Crypto mining has reached several countries in Europe, including Kosovo, a small territory on the Balkan Peninsula in the southwest of the European continent. However, tough times are ahead for Bitcoin mining farms as regulators seek to ban their operations.
The cryptocurrency market gains power in a certain way with mining, but each country’s regulators have attacked these operations because they consume a lot of energy. Kosovo joins the list of European countries to stop these mining farms.
Countries in Europe unite to ban crypto-mining
After China banned cryptocurrencies and crypto-mining in February 2021, many companies migrated to Europe. The European continent offered crypto-mining farms the possibility of operating without restrictions, but everything has changed in less than a year. According to reports, several countries in Europe united to prohibit crypto-mining operations, including Kosovo, which announced an anti-crypto law last January 4, 2022.
Crypto regulation comes to the country because it is going through a serious power failure due to work. In past seasons, the country in Europe experienced internal energy problems, but with the presence of mining farms, the problem doubled.
Artane Rizvanolli, minister of the economic area in Kosovo, shows the energy measure as something to import, considering that the country does not have a standardized payment system for electricity and no anti-crypto regulatory law.
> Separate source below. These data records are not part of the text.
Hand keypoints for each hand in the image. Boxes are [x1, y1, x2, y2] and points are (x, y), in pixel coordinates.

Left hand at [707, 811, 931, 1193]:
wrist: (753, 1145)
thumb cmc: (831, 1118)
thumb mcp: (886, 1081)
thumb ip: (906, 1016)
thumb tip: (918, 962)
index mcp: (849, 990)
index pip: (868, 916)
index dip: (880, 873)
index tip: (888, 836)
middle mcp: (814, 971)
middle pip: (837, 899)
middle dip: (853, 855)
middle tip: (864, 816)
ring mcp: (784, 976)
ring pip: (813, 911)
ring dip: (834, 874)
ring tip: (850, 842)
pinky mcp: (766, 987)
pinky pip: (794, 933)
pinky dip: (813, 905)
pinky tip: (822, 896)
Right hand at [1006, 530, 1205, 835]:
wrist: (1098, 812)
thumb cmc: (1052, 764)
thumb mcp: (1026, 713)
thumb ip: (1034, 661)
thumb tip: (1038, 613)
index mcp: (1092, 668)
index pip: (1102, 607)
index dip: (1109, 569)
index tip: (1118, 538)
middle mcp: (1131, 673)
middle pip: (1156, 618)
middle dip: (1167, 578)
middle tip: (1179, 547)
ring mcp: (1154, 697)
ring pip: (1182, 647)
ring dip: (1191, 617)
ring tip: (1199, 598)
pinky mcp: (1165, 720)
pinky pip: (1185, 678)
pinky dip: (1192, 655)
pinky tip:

Regulators in Kosovo seize crypto-mining processors
Kosovo not only launched an anti-cryptocurrency ad but has also tried to comply with the law from the moment it went into effect. Today, January 12, 2022, the police authority in the country showed its greatest apprehension, where they managed to collect about 400 crypto-mining processors from a farm that worked outdoors.
On January 6, the law enforcement agency also said it seized a crypto-mining machine in South Mitrovica. Eventually, on January 8, some 270 crypto machines that would pass through the dispatch port in Leposavic were successfully seized.
Regulators in Kosovo have been busy seizing the largest number of crypto machines operating illegally. According to reports, each machine could consume the same energy as a house, affecting the electricity sector if used in mass.
Indirectly, the crypto ban in Kosovo affects the decentralized market that has shown recovery rates after lasting almost three months with a bearish streak. Bitcoin, the most mined in crypto-mining in Kosovo, trades at $43,711 today, with a rise of 2.37 percent of its price in the last 24 hours. But Ethereum as an alternate token for crypto-mining reaches $3,370 with a peak of 4.70 percent on the last day.